• **ACTIVITY LIST**:
A. Check each statement against the subwoofer forum thread and answer yes or no, quoting the words from the thread that settle it: (i) one poster calls the MCM 55-2421 totally unsuitable for isobaric use; (ii) out of the box, the speaker shows two peaks; (iii) one suggestion is to raise the qms by adding a resistor.
B. Write a continuation of the subwoofer forum thread, starting after its final sentence.

• **PAGE TEXT**:
When the speaker is out of the box, there is only one peak.

In the box - that same peak gets pushed (like a air balloon) into the M.

It does make sense that the top of the M should be level and the bottom of the M is where the peak was.

ALWASY connect volt meter to speaker leads! Easy to remember.
 
This forum appears to get energy for folded horns, TL's T-TQWTs; this box may be too humdrum for such an advanced group.

That said, it is compact, fun and easy to build (8ohm also).

Randy, visited your site, I assume this is for the turntable/stereo?

I saw some very strange comments/feedback.....:whazzat:
 
Hi,

The MCM 55-2421 is totally unsuitable for isobaric use.
Its just very poor design, using a driver improperly.

rgds, sreten.

See : Silly's 1st Sub -- 8" MCM 55-2421
http://www.diyaudio.com/forums/subwoofers/80138-sillys-1st-sub-8-mcm-55-2421-a.html

55-2421 is probably one of my favorite sub drivers of all time.
I agree with you, it's hardly appropriate for isobaric

There are a couple things you might try, to make it more appropriate for isobaric duty:

#1 - raise the qes with a resistor
#2 - raise the qms with mass loading of the cone

I did both with a project using the 55-2421. The final response came out pretty good, and the sub itself is pretty handsome.

Text extracted from each page
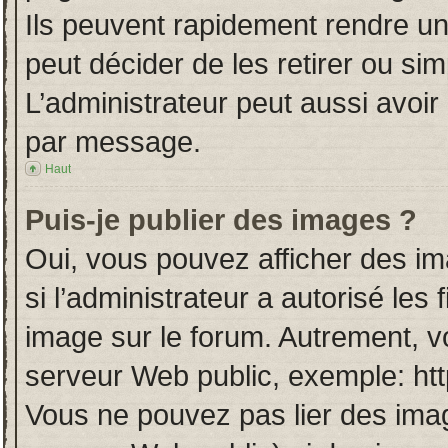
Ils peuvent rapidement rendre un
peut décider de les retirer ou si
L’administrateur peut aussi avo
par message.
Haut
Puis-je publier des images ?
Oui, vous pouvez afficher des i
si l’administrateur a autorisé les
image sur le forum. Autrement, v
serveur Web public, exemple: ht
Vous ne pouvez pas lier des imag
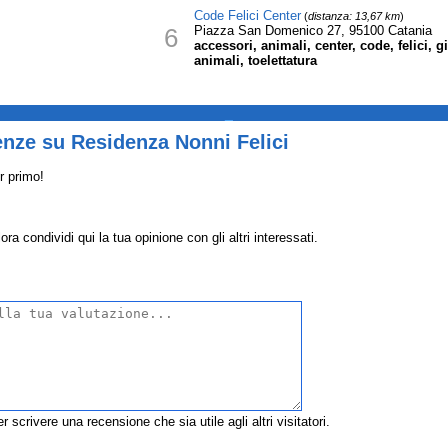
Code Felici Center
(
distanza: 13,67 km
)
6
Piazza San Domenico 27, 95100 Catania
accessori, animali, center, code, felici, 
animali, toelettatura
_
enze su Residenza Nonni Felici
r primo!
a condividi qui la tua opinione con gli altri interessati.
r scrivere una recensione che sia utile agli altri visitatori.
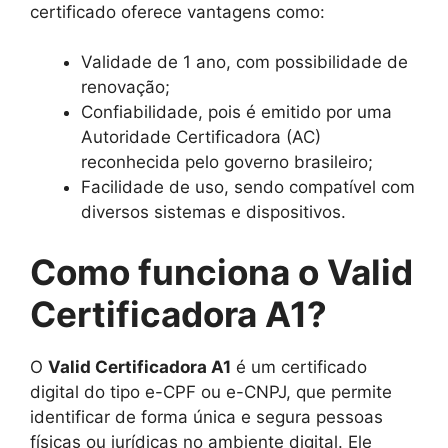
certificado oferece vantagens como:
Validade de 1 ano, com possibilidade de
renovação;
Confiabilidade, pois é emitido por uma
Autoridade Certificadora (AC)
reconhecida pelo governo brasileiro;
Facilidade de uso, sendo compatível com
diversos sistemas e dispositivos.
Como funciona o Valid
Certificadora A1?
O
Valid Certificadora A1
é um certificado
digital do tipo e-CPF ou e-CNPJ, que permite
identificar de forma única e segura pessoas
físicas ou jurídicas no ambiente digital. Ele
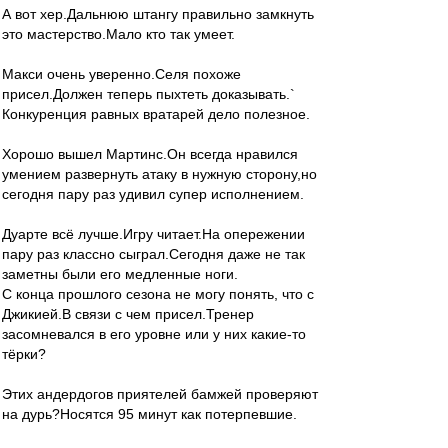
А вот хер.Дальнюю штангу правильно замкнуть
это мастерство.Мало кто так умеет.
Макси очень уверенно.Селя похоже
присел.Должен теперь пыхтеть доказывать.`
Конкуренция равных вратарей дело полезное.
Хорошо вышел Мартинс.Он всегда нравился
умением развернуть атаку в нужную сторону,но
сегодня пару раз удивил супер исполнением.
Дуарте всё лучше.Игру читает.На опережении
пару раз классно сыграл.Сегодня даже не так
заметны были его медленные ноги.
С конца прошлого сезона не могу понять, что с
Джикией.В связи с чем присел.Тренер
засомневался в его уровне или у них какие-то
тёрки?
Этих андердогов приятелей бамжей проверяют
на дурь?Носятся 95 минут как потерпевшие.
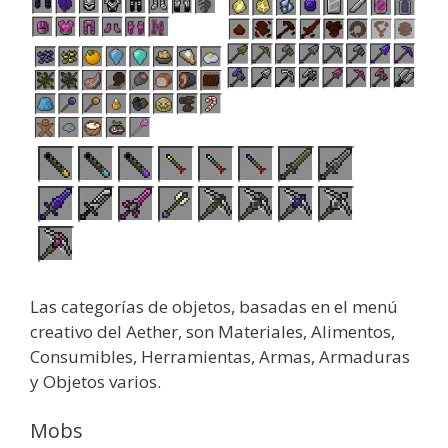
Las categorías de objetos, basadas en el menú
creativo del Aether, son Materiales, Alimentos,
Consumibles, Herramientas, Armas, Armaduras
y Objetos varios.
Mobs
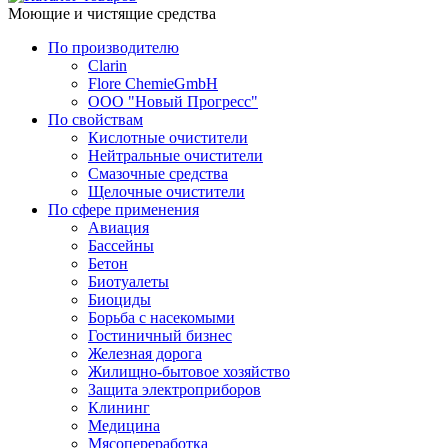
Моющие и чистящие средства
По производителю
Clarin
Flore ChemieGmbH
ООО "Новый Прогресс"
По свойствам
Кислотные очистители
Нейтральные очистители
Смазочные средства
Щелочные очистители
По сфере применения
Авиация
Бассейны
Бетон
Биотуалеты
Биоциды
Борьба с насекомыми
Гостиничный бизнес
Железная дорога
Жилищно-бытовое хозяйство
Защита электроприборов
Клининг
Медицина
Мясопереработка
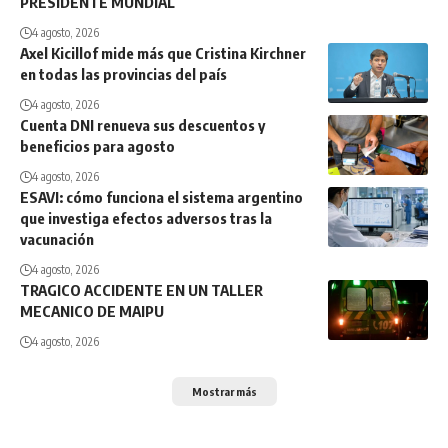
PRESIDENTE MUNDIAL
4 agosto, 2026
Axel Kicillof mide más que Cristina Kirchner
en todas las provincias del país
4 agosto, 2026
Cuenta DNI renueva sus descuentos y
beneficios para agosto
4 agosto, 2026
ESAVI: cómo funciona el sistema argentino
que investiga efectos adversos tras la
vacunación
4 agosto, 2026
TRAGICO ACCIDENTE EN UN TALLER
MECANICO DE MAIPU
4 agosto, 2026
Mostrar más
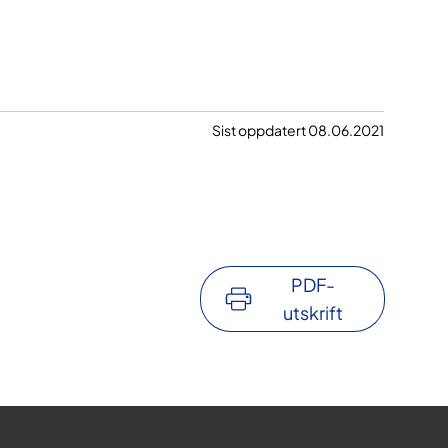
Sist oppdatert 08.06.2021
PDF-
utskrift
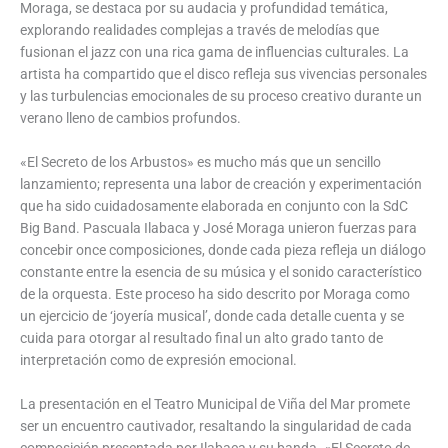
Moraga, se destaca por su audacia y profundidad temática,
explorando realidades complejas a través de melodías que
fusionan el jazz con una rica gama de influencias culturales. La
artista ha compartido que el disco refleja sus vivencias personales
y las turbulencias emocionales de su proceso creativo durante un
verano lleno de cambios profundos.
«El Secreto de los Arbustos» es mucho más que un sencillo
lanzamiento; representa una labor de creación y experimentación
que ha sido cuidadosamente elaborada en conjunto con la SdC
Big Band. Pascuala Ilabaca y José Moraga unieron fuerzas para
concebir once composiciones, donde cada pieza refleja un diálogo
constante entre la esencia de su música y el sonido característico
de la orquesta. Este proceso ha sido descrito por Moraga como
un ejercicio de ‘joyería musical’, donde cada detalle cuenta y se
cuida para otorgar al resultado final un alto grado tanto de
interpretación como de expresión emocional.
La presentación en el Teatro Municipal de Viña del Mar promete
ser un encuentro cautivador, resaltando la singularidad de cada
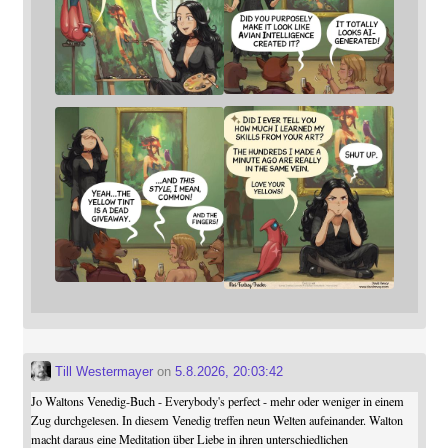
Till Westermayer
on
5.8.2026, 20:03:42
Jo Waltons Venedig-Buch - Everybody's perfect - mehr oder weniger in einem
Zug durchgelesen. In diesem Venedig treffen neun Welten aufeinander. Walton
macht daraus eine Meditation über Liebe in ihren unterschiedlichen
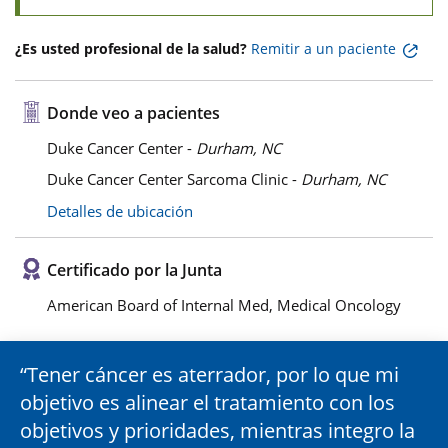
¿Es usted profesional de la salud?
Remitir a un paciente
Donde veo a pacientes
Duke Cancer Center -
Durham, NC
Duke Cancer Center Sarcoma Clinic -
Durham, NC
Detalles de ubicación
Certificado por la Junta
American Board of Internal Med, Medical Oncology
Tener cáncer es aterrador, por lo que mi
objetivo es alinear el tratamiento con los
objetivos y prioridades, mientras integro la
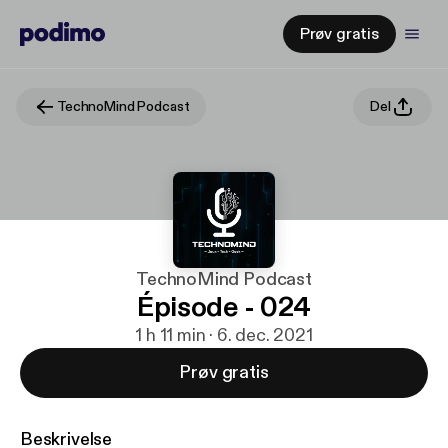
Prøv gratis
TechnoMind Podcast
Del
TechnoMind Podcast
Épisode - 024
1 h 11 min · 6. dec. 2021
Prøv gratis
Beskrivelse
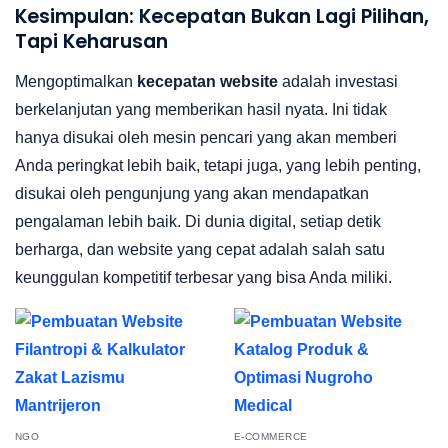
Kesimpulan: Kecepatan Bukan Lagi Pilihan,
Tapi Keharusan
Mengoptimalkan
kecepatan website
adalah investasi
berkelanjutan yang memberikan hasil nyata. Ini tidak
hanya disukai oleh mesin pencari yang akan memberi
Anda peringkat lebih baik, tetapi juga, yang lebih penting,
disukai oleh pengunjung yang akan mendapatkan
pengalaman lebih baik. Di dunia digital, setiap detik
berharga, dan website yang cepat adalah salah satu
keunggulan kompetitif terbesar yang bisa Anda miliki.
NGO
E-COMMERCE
...
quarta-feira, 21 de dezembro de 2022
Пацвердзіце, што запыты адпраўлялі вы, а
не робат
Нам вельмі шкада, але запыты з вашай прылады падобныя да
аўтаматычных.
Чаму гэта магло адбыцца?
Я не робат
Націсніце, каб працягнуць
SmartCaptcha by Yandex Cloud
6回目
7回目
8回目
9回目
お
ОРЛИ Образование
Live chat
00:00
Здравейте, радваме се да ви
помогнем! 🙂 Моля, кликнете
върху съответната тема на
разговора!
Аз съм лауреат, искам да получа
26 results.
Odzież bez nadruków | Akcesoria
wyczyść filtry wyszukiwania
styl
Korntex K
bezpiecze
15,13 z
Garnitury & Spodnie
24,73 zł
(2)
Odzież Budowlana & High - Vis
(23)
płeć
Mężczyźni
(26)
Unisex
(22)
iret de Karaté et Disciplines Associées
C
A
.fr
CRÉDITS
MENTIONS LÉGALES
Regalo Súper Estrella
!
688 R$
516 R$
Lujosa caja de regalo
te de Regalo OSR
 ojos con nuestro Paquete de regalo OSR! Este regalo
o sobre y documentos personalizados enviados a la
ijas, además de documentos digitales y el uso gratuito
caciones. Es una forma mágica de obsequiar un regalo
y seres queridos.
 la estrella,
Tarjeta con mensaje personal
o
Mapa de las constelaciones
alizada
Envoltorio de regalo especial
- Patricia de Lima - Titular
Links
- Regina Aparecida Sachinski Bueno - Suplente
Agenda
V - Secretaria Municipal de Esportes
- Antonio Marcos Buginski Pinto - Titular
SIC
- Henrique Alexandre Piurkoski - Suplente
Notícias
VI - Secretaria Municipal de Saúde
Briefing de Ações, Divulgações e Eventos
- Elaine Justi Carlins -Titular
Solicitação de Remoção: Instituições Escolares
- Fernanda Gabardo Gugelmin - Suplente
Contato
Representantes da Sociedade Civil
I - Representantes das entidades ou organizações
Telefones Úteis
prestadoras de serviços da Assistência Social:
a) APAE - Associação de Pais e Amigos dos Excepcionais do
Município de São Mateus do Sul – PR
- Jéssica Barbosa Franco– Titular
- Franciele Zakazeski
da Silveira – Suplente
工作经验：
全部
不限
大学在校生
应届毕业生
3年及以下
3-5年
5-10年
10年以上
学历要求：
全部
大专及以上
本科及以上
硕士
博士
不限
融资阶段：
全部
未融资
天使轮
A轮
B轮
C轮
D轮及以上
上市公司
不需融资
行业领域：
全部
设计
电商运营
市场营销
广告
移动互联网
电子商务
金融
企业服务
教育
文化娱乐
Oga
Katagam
--
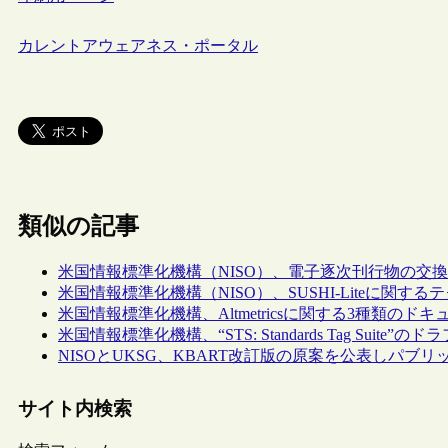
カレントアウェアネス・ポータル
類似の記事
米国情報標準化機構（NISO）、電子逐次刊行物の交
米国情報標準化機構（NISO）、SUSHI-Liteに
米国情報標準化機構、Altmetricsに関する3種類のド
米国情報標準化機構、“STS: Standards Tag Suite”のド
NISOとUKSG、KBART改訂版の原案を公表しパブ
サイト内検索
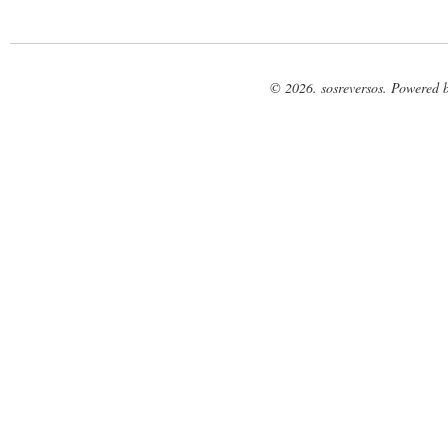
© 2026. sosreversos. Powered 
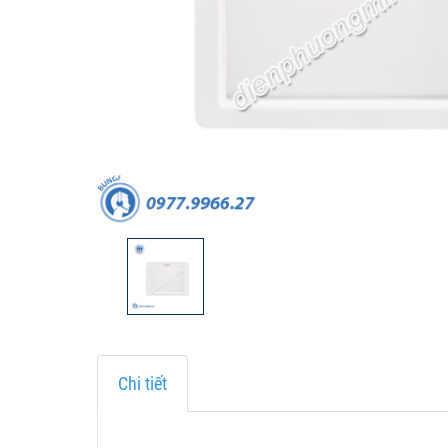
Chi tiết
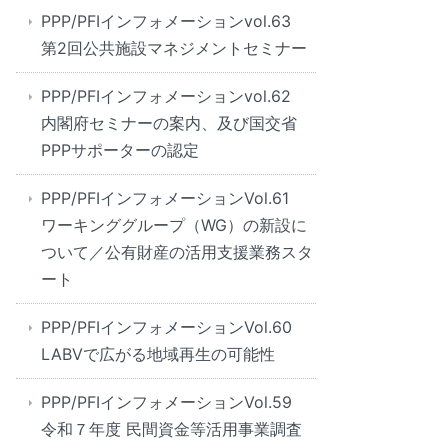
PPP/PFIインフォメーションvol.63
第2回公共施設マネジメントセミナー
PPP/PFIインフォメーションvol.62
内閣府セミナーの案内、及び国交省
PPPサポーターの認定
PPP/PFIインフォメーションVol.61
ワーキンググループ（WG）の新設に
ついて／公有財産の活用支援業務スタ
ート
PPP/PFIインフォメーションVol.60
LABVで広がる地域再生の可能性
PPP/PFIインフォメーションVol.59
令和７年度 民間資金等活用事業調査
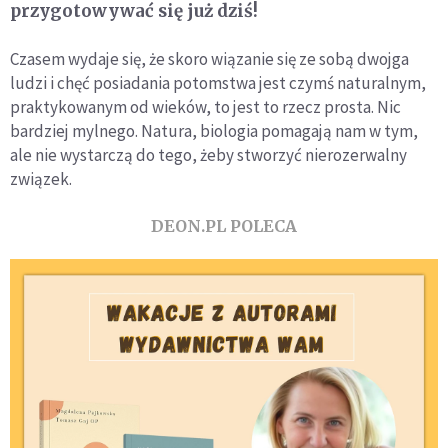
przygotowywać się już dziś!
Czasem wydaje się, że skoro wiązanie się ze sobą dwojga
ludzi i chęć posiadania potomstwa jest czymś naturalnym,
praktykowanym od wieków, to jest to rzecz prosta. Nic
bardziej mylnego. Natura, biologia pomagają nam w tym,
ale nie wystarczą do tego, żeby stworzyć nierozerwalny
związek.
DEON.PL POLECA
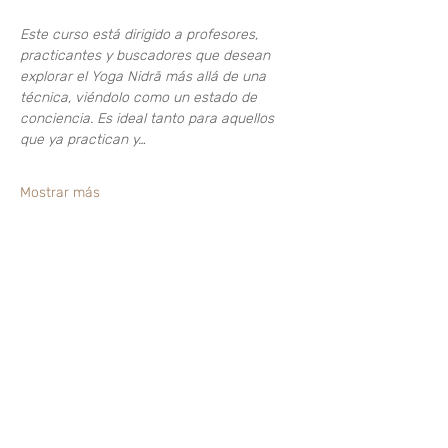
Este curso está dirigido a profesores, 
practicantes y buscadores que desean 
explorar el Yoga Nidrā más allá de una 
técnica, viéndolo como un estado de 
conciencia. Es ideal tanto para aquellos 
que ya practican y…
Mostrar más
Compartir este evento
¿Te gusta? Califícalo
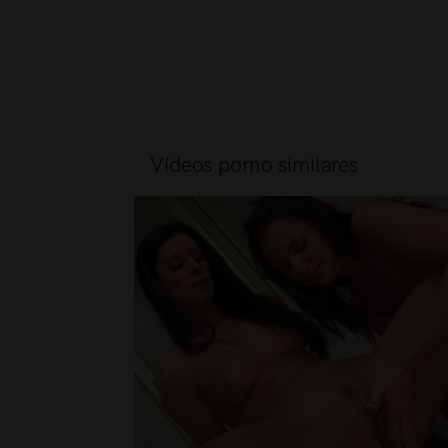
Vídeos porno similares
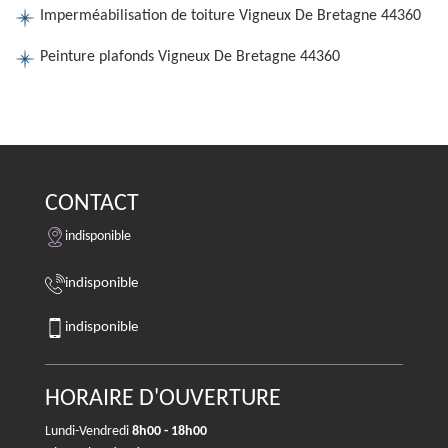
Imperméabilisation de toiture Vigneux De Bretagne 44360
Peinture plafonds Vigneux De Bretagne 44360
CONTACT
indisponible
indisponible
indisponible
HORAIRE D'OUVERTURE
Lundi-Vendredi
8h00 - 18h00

• **TASK-BY-TASK OUTPUTS**:
A.
(i) Yes: "The MCM 55-2421 is totally unsuitable for isobaric use."
(ii) No: "When the speaker is out of the box, there is only one peak."
(iii) No: "#2 - raise the qms with mass loading of the cone"

B.
On the downside, the efficiency ends up very very very low, so you better bring up a big amp.



IMHO, the 55-2421 is best suited for front-loaded horns, bandpass boxes and tapped horns. In the car, it works nice in a sealed box thanks to cabin gain, but it needs some EQ to bring up the bottom end.

It's completely unsuitable in a sealed box in the home, because the F3 ends up in the triple digits due to the very low QTS



If anyone has built this isobaric box, finds the bass lacking, and owns a big amplifier, I'd consider trying the resistor trick. I have it documented on these forums somewhere, this project was back in 2008 or 2009 iirc. Brian Steele has a calculator on his site for figuring out RE, and Dan Wiggins had some papers on how to do this at adireaudio.com
 
Thank you Patrick for your input.

I never encounter any lack of bass issues; quite the little monster. I've use 60 watt stereo amps (bridged) and inexpensive plate amps. They all had plenty of output.

The one my buddy has, we used the $119 Dayton with the "B" it sounded great and he's thanking me every time I see him. The B is 40Hz bass boost.

If someone does build one, it will need to be a solid box, with attention to a well cut tunnel,,,,,if if it leaks all over, I don't think it would work.
 
This forum appears to get energy for folded horns, TL's T-TQWTs; this box may be too humdrum for such an advanced group.

That said, it is compact, fun and easy to build (8ohm also).

Randy, visited your site, I assume this is for the turntable/stereo?

I saw some very strange comments/feedback.....:whazzat:

Yeah, when I linked to it originally I only had stereo info, the coffee projects were added later.

Turntable was a while ago, and it is now collecting dust because I'm too lazy to spin vinyl.

I did delete the spam comments from the blog, there was one where I had NO idea what his point was:scratch: You probably noticed that I have not updated in a while, but its a nice way to document projects.

As for this project, I am still torn between your sub and an H Frame with a alpha 15a.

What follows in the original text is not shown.